─── EXCERPT TO READ ───

That’s essentially the question I’ve sought an answer to all this time, in this blog. Of course, there’s no single answer. If there were, this blog would’ve ended seven years ago, as it began.

And the funny thing is, the longer you stay here, the more the answers become elusive. The more you don’t know, although in a way you do. You do and you don’t—both at the same time. It’s quite the paradox, really. But you keep going because it feels as if you are moving forward despite the “you don’t know” part.

Nevertheless, I decided sometime ago that I would start doing things a little differently here to keep things interesting not only for me but also for my readers (both of them, as the old writer’s joke goes).

I decided to start writing more about other Pinoys in America, do some more reporting on the things that happen to them, rather than dwell on the angst I’ve felt as a stranger in a strange land, which I feel I have done sufficiently. It’s time to move on, in other words.

This blog will still be here, no doubt, but I’ll take it on a slightly new tack: less about me and more about others. I’ve actually started to do that with some recent articles—one on a Pinoy American Guardsman who died while serving in Afghanistan and another on Filipino and Filipino-American writers.

Speaking of the latter, I also started another blog called Filipino American Writer devoted to them. This summer I attended several literary events involving Filipino and Filipino-American writers, and the one thing I kept hearing both from them and their supporters is that they’re not getting enough attention. Which is sad because I feel they’re doing important work but they’re not getting enough help as far as getting the word out. So I decided to do something about it in my own modest way.

So that other project might take away some of the time I would otherwise spend writing for this blog. But I’ll try to keep both going at the same time. I think I can do it. Besides I see the two blogs really as two separate projects. General feature articles on the Pinoy-American life here, and things concerning books and writers there. As I like to say whenever I embark on a new adventure, tingnan natin kung anong mangyari.

─── DATA EXTRACT ───

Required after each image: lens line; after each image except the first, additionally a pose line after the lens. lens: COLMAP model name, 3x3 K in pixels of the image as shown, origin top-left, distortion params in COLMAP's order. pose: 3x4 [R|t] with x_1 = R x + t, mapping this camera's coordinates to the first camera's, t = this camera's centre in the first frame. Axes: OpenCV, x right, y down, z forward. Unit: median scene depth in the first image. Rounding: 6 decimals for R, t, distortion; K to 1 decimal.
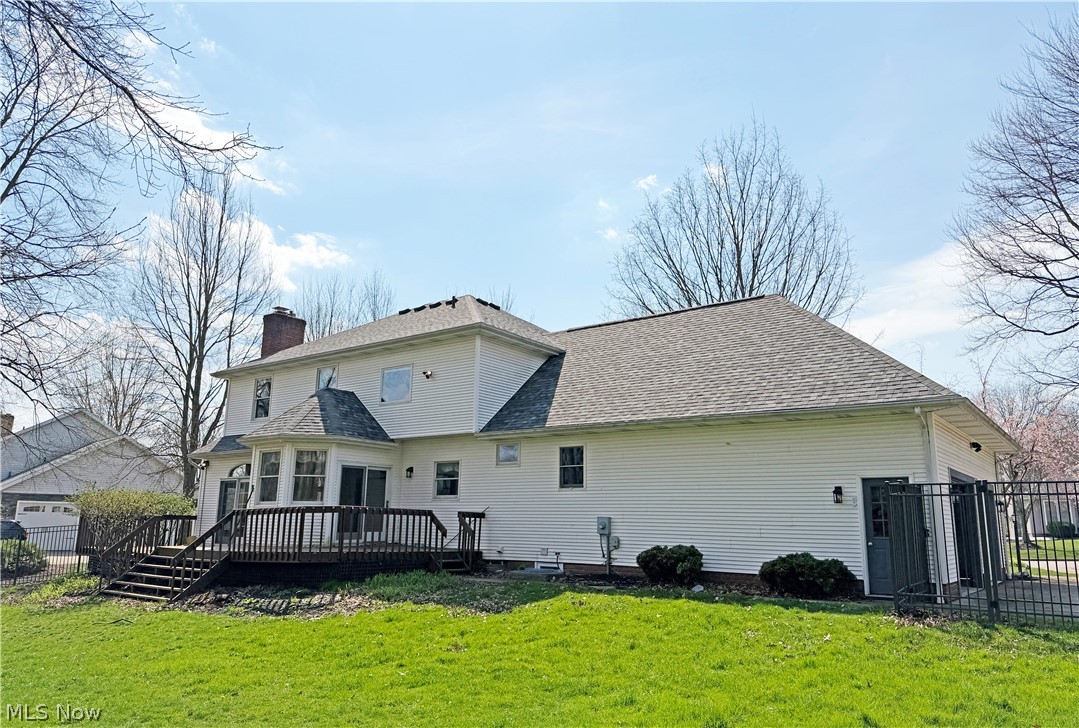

───

*WHAT THIS TASK INVOLVES*. Summarize the blog post above in two sentences.

*PROBLEM SOLUTION*. After seven years of seeking an answer that has only grown more elusive, the writer is moving this blog away from personal angst and toward reporting on other Pinoys in America. The writer has also started a second blog, Filipino American Writer, to bring more attention to Filipino and Filipino-American writers, and plans to keep both going at the same time.